### TASK OBJECTIVE:
Copy the stretch from the line containing "Mă așteptăm să" through the line containing "ori în lesă" word for word, with nothing left out or changed.

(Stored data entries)

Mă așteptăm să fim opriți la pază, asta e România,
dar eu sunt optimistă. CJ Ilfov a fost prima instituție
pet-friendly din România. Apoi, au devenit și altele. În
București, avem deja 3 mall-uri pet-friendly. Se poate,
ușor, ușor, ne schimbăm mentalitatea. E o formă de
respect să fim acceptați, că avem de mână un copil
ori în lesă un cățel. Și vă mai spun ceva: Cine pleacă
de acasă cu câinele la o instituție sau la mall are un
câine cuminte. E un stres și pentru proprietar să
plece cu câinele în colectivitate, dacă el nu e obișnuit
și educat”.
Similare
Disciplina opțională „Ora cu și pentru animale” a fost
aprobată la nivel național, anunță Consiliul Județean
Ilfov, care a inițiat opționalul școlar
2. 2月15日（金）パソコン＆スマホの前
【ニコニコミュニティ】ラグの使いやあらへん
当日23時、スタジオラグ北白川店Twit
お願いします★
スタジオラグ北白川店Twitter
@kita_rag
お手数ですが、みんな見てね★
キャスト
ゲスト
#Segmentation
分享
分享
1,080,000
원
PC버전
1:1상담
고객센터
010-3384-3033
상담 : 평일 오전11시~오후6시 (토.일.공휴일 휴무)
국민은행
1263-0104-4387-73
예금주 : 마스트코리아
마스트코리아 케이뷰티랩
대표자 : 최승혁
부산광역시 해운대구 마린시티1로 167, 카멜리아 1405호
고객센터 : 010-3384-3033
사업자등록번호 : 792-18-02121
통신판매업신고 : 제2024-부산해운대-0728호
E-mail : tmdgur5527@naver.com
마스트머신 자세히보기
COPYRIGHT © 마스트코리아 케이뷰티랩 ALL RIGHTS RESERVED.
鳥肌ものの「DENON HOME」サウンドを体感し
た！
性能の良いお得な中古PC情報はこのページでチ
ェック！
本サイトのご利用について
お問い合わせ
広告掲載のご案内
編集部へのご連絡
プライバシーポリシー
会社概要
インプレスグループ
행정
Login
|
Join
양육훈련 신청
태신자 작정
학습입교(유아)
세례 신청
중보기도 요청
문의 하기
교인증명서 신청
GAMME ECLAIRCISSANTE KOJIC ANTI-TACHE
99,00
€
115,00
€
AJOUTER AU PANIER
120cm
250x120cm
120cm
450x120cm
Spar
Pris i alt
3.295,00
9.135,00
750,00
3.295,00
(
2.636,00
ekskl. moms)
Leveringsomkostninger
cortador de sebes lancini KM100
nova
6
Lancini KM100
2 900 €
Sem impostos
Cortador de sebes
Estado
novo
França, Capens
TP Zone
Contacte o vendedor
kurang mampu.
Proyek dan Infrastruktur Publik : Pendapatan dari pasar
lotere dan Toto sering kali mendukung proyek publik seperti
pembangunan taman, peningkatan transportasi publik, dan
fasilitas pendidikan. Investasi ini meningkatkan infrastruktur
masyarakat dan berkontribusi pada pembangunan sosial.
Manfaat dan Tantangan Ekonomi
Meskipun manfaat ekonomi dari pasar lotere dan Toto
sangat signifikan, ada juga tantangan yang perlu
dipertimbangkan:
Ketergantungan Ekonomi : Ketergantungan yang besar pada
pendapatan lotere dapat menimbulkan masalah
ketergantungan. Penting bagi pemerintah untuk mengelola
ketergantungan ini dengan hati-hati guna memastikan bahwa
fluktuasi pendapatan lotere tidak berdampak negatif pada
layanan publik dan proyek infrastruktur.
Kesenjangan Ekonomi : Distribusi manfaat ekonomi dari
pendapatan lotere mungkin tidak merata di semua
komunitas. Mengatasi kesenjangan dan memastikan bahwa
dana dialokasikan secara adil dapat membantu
* * *
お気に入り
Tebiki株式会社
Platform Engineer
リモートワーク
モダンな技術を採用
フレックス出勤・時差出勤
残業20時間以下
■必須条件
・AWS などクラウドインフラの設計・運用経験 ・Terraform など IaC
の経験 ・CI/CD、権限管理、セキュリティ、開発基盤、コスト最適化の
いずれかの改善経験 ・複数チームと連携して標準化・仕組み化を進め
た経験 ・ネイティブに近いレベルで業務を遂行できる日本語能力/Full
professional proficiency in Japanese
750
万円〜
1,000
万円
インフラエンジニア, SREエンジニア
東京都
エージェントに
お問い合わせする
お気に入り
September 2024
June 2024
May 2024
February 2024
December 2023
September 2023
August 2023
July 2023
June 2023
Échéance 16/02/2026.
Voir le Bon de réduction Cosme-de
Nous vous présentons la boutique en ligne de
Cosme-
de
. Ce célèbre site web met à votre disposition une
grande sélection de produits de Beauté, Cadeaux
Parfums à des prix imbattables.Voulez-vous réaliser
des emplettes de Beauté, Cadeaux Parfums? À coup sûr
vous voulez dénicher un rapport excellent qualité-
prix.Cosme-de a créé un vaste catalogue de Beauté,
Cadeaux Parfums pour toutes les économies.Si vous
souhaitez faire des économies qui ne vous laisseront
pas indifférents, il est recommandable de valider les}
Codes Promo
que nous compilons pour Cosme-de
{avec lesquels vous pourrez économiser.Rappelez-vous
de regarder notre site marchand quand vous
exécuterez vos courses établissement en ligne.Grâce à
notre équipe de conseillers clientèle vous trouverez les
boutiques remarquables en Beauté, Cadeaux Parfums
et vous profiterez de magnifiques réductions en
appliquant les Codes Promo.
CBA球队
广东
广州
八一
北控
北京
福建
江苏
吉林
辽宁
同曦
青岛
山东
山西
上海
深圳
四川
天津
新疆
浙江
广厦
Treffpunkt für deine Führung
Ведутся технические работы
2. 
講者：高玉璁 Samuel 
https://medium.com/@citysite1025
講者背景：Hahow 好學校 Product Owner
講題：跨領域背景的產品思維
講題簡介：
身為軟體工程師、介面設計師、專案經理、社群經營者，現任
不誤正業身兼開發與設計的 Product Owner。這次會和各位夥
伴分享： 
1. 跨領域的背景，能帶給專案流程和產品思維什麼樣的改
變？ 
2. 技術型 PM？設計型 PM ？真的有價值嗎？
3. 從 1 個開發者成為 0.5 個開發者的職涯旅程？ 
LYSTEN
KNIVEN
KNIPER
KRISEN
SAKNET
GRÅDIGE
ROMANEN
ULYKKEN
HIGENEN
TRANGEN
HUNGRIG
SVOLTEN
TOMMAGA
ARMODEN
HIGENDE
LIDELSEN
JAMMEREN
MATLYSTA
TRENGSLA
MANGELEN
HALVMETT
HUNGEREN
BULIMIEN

### FINISHED EXERCISE:
Mă așteptăm să fim opriți la pază, asta e România,
dar eu sunt optimistă. CJ Ilfov a fost prima instituție
pet-friendly din România. Apoi, au devenit și altele. În
București, avem deja 3 mall-uri pet-friendly. Se poate,
ușor, ușor, ne schimbăm mentalitatea. E o formă de
respect să fim acceptați, că avem de mână un copil
ori în lesă un cățel. Și vă mai spun ceva: Cine pleacă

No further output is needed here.